__Your instructions__
Reproduce word for word the portion of the House of Cards article starting at "75:1: Frank raps" and ending at "and re-watches Rent.".

__Text block__
· · · · ·
Today, Netflix announced that it would resume production of House of Cards early next year without its star, Kevin Spacey, who was fired after allegations surfaced that he sexually harassed actor Anthony Rapp in 1986, when Rapp was just 14 years old. The final season, as USA Today reports, will contain eight episodes instead of the usual thirteen, and focus on Robin Wright’s Claire Underwood, who ascended to the presidency after her husband’s resignation in season 5.
Of course, this announcement begs the inevitable question: what will the showrunners do with their former protagonist, Frank Underwood, now that the actor portraying him has been banished from the project?
We have some ideas on how they’ll explain away his disappearance...
9:1: Frank leaves politics altogether and becomes a recluse, only leaving his workshop, where he meticulously paints his little model battlefields, to smoke the occasional windowsill cig.
12:1: In a moment of karmic retribution, Frank trips and falls in front of a moving subway train. Somewhere in heaven, Zoe Barnes cackles.
25:1: Freddy Hayes comes over to the White House with a rack of his famous ribs. With Shakespearean flourish, Frank chokes on the rib meat and dies in a puddle of BBQ sauce and used napkins.
30:1: Doug Stamper finally cracks, and in a fit of drunken rage beats his boss to death with his old cane. Then he goes home and has emotionless sex with a nameless widow who for some reason is, like, totally enjoying this?
45:1: Claire Underwood locks him in a room next to the Oval Office with Call of Duty, where he lives out the remainder of her presidency defeating video game Nazis with his new online friends!
75:1: Frank raps on his desk too hard and breaks his hand. According to Claire, “he is in the hospital recovering from his broken hand” for the entirety of the 6th season.
150:1: Frank gets trapped in the underground command center. Whenever anyone asks Claire where her husband is, she just goes: “I thought you knew?” and they go, "Wait, I thought you knew?” And everyone repeats this process until the scene ends or someone interrupts with news from Crimea and we just forget about it.
200:1: Frank and his hunky personal trainer, Eric Rawlings, skip town and make a home for themselves in a nice condo outside Baltimore, where they have just two pieces of furniture: a marital bed and a rowing machine.
10,000:1: For reasons unknown, actor Anthony Rapp, playing himself, assassinates fictional President Frank Underwood. Later, Claire pours herself a glass of wine and re-watches Rent.
· · · · ·
__Stored items__
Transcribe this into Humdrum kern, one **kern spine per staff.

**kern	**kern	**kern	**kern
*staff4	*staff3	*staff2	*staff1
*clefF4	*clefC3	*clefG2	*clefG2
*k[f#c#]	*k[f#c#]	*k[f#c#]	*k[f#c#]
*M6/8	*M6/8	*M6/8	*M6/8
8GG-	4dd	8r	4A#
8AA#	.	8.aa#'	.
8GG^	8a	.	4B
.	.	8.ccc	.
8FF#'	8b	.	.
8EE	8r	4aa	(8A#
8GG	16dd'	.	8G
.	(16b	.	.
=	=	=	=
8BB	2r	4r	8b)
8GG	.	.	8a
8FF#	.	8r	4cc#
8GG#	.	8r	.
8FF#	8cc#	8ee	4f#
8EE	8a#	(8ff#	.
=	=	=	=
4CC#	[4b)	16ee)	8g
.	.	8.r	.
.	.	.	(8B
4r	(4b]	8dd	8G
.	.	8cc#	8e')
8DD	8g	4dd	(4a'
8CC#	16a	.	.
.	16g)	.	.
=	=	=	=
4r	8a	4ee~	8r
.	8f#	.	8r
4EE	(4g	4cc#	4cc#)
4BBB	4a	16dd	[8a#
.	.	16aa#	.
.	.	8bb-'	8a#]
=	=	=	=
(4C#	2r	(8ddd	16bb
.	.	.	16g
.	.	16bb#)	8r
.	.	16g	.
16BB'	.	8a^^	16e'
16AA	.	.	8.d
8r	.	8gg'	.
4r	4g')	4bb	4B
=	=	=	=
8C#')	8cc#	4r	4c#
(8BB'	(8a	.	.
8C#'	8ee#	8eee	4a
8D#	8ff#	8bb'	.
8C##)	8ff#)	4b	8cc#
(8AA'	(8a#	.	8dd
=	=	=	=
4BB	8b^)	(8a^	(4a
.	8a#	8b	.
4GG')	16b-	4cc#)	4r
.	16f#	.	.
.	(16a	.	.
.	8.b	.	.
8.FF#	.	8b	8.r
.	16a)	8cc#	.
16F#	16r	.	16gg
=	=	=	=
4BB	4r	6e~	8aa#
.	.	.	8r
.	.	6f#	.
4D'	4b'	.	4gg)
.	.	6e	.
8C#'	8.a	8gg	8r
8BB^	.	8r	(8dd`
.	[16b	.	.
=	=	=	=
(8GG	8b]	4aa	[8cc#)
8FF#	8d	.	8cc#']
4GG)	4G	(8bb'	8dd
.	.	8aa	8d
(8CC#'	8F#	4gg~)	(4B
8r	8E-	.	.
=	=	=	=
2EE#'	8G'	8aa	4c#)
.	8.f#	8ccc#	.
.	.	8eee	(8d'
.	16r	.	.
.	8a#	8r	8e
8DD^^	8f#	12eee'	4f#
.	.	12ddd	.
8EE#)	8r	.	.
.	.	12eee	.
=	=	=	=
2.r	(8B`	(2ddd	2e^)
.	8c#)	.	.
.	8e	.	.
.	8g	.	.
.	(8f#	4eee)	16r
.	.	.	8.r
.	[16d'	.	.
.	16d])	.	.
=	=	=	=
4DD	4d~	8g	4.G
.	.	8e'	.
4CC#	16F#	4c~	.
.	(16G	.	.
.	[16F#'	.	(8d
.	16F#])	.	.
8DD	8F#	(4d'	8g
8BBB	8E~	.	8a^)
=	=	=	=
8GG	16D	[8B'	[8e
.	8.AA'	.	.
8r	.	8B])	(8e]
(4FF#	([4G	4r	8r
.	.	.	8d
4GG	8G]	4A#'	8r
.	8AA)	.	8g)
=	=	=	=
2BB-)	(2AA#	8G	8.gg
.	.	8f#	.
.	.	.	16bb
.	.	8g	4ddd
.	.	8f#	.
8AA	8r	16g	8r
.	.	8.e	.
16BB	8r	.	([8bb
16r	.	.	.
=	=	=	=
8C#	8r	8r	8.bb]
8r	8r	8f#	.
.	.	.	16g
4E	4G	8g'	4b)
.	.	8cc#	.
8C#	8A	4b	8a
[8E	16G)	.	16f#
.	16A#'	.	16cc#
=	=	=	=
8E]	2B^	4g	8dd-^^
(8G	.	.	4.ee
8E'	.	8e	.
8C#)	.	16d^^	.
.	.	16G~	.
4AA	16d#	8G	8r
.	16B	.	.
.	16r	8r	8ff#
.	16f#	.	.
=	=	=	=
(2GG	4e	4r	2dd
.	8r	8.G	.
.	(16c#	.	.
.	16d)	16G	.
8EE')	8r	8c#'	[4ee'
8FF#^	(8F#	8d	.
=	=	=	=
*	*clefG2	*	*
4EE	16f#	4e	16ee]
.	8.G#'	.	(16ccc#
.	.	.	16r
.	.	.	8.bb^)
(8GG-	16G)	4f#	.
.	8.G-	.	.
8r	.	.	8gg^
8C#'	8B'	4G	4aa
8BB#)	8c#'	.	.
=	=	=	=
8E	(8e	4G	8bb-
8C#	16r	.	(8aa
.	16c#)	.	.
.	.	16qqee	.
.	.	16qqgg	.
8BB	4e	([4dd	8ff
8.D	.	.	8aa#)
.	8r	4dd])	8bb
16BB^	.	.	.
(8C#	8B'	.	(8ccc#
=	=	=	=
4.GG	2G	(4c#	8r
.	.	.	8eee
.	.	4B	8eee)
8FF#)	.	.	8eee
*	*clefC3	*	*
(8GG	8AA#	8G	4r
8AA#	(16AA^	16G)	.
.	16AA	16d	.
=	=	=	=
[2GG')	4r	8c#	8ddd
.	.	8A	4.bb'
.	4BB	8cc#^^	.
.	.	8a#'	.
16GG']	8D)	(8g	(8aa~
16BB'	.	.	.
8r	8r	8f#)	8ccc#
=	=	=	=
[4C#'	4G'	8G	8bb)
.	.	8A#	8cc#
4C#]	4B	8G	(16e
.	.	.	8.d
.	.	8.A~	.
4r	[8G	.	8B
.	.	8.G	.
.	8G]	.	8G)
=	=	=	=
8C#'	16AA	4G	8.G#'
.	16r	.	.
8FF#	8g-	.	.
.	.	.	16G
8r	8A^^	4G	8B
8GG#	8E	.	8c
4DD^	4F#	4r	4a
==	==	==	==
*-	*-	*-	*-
· · · · ·
__Response below__
75:1: Frank raps on his desk too hard and breaks his hand. According to Claire, “he is in the hospital recovering from his broken hand” for the entirety of the 6th season.
150:1: Frank gets trapped in the underground command center. Whenever anyone asks Claire where her husband is, she just goes: “I thought you knew?” and they go, "Wait, I thought you knew?” And everyone repeats this process until the scene ends or someone interrupts with news from Crimea and we just forget about it.
200:1: Frank and his hunky personal trainer, Eric Rawlings, skip town and make a home for themselves in a nice condo outside Baltimore, where they have just two pieces of furniture: a marital bed and a rowing machine.
10,000:1: For reasons unknown, actor Anthony Rapp, playing himself, assassinates fictional President Frank Underwood. Later, Claire pours herself a glass of wine and re-watches Rent.